YANN LEGUAY - Quasi Static Crack Propagation (Consumer Waste, 2013)
Le label consumer waste publiait habituellement des disques sous forme d'une pochette en carton recyclée repliée sur elle-même parfois grossièrement, c'était pas très engageant, mais la musique était excellente. Avec ce disque, le label propose un nouveau format de présentation avec une pochette (recyclée toujours) au format 45 tours, plus propre et alléchante, qui inclut également un livret. Et la musique est toujours aussi bonne.

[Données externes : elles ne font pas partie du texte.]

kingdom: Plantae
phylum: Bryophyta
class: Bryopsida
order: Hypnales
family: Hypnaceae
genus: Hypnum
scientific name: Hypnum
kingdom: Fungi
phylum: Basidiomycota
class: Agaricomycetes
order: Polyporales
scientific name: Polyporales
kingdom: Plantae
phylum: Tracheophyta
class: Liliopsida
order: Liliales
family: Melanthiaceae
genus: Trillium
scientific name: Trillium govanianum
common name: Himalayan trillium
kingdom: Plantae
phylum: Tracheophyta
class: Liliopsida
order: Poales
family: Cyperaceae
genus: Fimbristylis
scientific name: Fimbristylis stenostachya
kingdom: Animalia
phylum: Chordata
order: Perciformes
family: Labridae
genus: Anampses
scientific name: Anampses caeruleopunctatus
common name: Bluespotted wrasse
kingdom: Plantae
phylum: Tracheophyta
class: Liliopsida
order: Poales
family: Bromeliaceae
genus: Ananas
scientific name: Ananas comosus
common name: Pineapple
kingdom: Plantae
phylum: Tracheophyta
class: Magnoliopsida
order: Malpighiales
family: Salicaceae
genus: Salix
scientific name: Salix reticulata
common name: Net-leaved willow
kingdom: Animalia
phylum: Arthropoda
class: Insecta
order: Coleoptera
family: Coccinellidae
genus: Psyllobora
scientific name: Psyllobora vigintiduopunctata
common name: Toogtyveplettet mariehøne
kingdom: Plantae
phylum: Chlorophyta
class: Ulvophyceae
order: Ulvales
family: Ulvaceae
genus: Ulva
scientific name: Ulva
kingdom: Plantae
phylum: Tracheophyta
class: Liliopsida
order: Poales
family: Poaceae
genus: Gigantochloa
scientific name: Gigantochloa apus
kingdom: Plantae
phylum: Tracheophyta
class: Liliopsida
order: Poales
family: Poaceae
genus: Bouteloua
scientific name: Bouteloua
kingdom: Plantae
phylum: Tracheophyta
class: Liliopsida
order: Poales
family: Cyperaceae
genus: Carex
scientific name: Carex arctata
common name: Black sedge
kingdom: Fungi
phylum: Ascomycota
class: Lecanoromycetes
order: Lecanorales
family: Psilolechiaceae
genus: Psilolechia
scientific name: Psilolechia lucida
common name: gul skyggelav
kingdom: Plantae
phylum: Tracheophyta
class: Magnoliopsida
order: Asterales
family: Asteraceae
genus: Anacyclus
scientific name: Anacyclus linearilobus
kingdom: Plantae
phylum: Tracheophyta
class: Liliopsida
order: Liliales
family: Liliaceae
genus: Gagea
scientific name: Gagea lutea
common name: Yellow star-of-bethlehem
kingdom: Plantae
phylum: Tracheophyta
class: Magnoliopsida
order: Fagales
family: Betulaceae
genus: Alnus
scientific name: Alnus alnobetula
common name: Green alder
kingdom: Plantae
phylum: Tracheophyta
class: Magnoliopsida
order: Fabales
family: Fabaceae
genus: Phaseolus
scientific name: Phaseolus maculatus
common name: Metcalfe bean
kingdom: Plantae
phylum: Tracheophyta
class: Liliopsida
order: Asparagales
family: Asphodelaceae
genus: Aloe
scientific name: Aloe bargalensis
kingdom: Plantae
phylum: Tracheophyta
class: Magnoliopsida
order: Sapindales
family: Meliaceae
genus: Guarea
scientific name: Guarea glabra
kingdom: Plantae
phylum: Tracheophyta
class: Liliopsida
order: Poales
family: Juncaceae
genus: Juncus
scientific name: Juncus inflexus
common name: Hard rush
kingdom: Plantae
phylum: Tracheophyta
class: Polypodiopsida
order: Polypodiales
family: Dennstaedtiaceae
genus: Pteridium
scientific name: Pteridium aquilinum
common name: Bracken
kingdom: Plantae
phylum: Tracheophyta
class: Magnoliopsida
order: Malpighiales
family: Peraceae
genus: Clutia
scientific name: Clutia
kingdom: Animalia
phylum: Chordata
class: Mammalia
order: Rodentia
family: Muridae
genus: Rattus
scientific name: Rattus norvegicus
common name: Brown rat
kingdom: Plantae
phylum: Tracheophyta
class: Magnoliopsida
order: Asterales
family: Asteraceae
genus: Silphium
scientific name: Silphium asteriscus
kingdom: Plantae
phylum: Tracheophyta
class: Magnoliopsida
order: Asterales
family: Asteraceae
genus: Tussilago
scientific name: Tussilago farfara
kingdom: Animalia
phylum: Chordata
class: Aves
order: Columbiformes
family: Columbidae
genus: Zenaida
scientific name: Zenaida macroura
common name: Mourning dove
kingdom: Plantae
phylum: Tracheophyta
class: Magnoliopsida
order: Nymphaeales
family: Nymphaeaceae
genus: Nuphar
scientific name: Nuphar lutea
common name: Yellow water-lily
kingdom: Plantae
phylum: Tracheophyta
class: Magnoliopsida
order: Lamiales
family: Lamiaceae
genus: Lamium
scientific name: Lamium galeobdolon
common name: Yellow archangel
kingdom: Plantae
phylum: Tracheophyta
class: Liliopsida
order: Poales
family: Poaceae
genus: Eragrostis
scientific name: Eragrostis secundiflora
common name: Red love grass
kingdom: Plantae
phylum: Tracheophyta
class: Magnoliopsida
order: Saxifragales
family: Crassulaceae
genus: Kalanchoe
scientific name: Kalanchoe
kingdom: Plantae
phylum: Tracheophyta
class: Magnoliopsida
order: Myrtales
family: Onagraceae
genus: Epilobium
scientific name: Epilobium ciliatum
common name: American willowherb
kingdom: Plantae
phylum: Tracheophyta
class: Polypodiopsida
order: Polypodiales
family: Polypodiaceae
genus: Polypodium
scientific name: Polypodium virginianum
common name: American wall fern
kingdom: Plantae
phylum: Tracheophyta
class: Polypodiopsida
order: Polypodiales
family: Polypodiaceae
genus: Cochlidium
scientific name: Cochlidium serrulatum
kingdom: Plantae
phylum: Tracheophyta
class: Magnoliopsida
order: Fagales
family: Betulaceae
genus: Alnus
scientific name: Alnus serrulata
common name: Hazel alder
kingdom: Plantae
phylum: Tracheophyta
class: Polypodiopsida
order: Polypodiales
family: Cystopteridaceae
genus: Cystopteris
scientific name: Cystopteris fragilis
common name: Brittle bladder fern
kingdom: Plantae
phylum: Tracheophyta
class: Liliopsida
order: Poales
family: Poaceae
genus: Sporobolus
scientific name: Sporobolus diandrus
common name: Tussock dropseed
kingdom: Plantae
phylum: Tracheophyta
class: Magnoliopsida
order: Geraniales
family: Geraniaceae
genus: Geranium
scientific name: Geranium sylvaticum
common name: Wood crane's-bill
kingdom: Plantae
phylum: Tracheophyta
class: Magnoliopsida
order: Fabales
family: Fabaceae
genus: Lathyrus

Cette nouvelle formule correspond à la sortie du nouveau Yann Leguay (aussi connu comme Phonotopy), un artiste résidant en Belgique qui s'intéresse beaucoup aux médias de diffusion. Ainsi, un de ses disques vinyles était livré sans le trou central, ou certains ont pu le voir durant certaines performances se livrer à la destruction ordonnée de matériel musical (micros, guitare, etc.). Tout ce qui peut avoir un lien avec la production ou la diffusion de musique intéresse Yann Leguay, et il s'y intéresse la plupart du temps pour mieux le détruire.

Avec Quasi Static Crack Propagation, Yann Leguay s'attache ainsi à détourner plusieurs supports de diffusion courants comme des baladeurs CD, des lecteurs cassettes, etc. Un détournement systématique mais qui n'est pas aussi crade que ce que l'on pourrait attendre de ce type de démarche. Les sonorités trouvées ne sont pas loin de ce que Voice Crack a pu faire, mais ici, il y a un côté plus rigoureux, plus rigide. Yann Leguay n'est certainement pas aussi proche de l'eai et des musiques improvisées que Norbert Möslang déjà, il se situe sûrement plus près de l'art sonore. Cette proximité avec le champs des installations, c'est peut-être ce qui joue sur le processus. Yann Leguay aborde chaque outils sonore un à un au fil des pièces, les outils donnent par ailleurs leur nom à chaque titre. Que ce soit un walkman, un lecteur cassette ou un disque dur, l'artiste l'aborde sous un angle précis, il capte rarement plus d'un ou deux sons et compose une pièce avec ce matériau réduit. Ce n'est pas très vivant, les morceaux sont assez statiques, comme le titre l'indique, ou répétitif et mécanique, et utilisent un matériau de base plutôt réduit, Yann Leguay joue sur des variations sensibles et physiques du média à travers les interactions éléctromagnétiques et la proximité des micros.

En tout cas, il fait preuve d'une grande inventivité, et parvient à faire ressortir des textures insoupçonnées des médias détournés. Et tout ça est fait avec une grande minutie, avec une précision et une finesse rares. Les sonorités sont proches de la noise - granuleuses, abrasives, extrêmes, mais ce n'est pas de la noise pour autant. Yann Leguay fait du bruit, mais pas pour faire du bruit. Il fait du bruit peut-être pour démontrer la richesse d'un acte destructeur, ou la richesse du détournement. Plus que le résultat, déjà impressionnant et riche par lui-même, c'est le processus qui compte. Un processus qui dévoile également les processus généraux de la musique et qui en fait une sorte de musique réflexive. Yann Leguay dévoile le bruit qui sous-tend chaque support de diffusion, le bruit quotidien qui se terre derrière chaque diffusion sonore, du téléchargement d'un disque de breakcore à l'écoute des Beatles pendant son jogging ou à l'enregistrement cassette d'une interview familiale.

Une suite créative, intéressante, qui ouvre de nouveaux territoires et pose des questions sur les processus de diffusion de la musique, des questions mises en musique qui forment une suite de pièces plutôt jouissives. Une vraie curiosité, plutôt réjouissante.